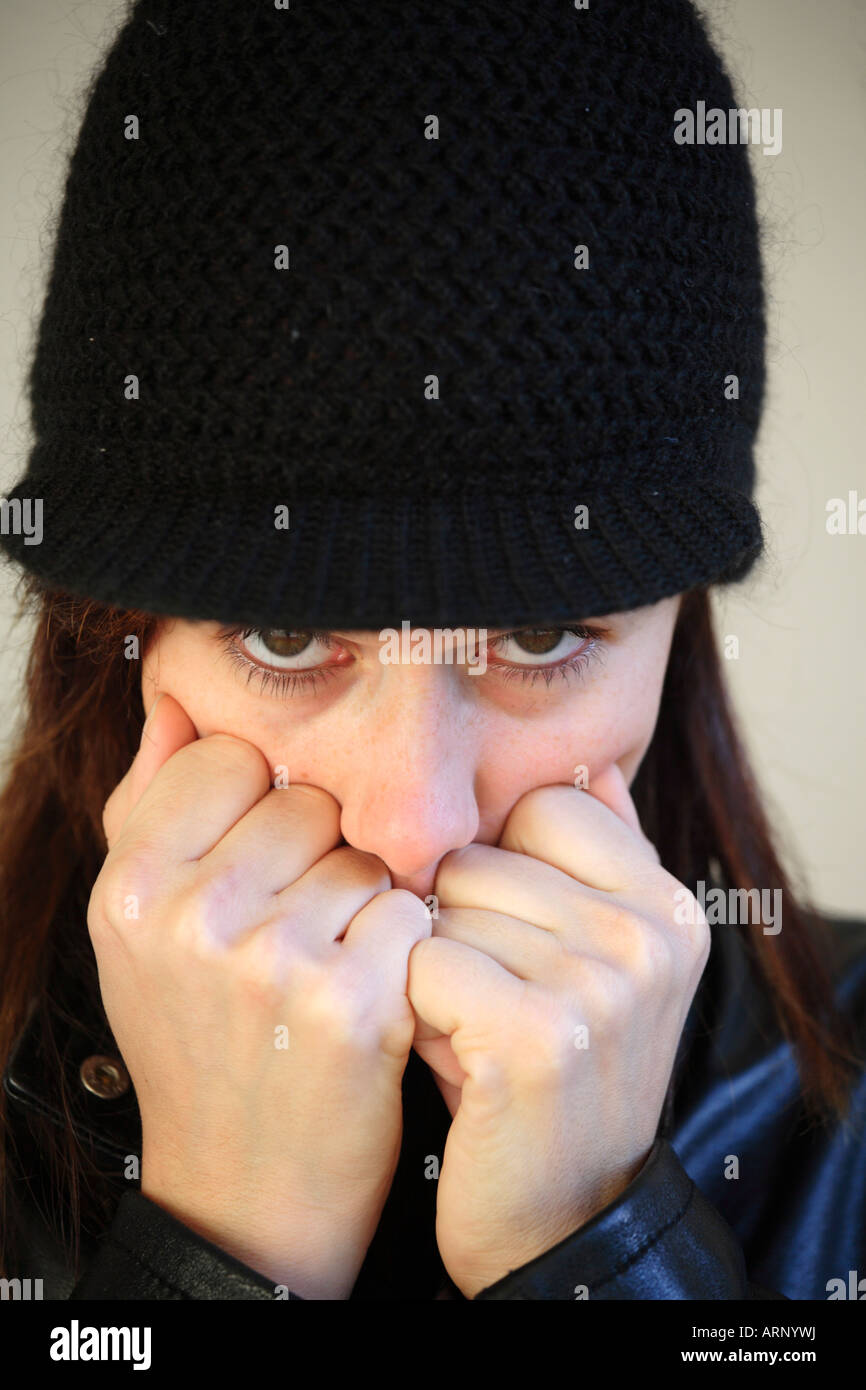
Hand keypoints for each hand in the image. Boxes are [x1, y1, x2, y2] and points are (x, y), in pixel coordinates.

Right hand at [89, 692, 430, 1298]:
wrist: (243, 1187)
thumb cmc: (198, 1042)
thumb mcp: (141, 928)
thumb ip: (152, 804)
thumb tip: (177, 698)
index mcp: (131, 885)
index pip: (230, 757)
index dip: (259, 807)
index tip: (258, 866)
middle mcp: (189, 915)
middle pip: (308, 800)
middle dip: (317, 854)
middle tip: (296, 930)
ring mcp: (270, 959)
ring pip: (365, 853)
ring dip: (364, 902)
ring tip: (329, 967)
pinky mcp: (351, 1002)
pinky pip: (408, 909)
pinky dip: (402, 949)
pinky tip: (369, 996)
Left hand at [407, 764, 709, 1298]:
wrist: (559, 1221)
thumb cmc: (554, 1075)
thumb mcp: (598, 961)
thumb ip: (601, 859)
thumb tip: (593, 762)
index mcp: (670, 907)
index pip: (545, 805)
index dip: (502, 867)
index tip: (515, 940)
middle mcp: (648, 936)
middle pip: (478, 858)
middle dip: (457, 929)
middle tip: (488, 1004)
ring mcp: (600, 983)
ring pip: (440, 908)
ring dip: (432, 973)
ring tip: (472, 1032)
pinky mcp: (537, 1034)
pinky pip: (421, 961)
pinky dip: (416, 1011)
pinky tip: (451, 1060)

____________________

▶ WHAT YOU ARE ASKED TO DO
Retype each line of the records exactly as it reads; no pictures belong in the copy.

▶ RESPONSE AREA
Hand keypoints for each hand in the image. Boxes are [x1, y1, x2, y2] and points are (x, y), in pixel coordinates.

Right hand at [89, 692, 430, 1298]:
wrist: (243, 1187)
thumb cmc: (198, 1042)
thumb mcp: (141, 928)
thumb ip: (152, 804)
thumb tip: (177, 698)
index mcp: (131, 885)
index pip: (230, 757)
index dip: (259, 807)
index tip: (258, 866)
middle mcp: (189, 915)
middle pip: (308, 800)
middle dip: (317, 854)
middle tip: (296, 930)
ring mcp: (270, 959)
ring pip: (365, 853)
ring dip: (364, 902)
ring tip: (329, 967)
pinky mcp: (351, 1002)
pinky pip: (408, 909)
pinky dip: (402, 949)
pinky tip: (369, 996)
Left hand at [407, 764, 709, 1298]:
wrist: (559, 1221)
thumb cmc: (554, 1075)
thumb mcp: (598, 961)
thumb ip: (601, 859)
thumb tip: (593, 762)
index mcp: (670, 907)
index pip: (545, 805)
index dip: (502, 867)
index tip: (515, 940)
middle mcp: (648, 936)
middle pip: (478, 858)
middle dip: (457, 929)
middle tip: (488, 1004)
ring mcp: (600, 983)
ring pip: (440, 908)
ring dip: (432, 973)
ring tip: (472, 1032)
pinky mcp: (537, 1034)
pinky pip: (421, 961)
pinky dip: (416, 1011)
pinky tip: (451, 1060)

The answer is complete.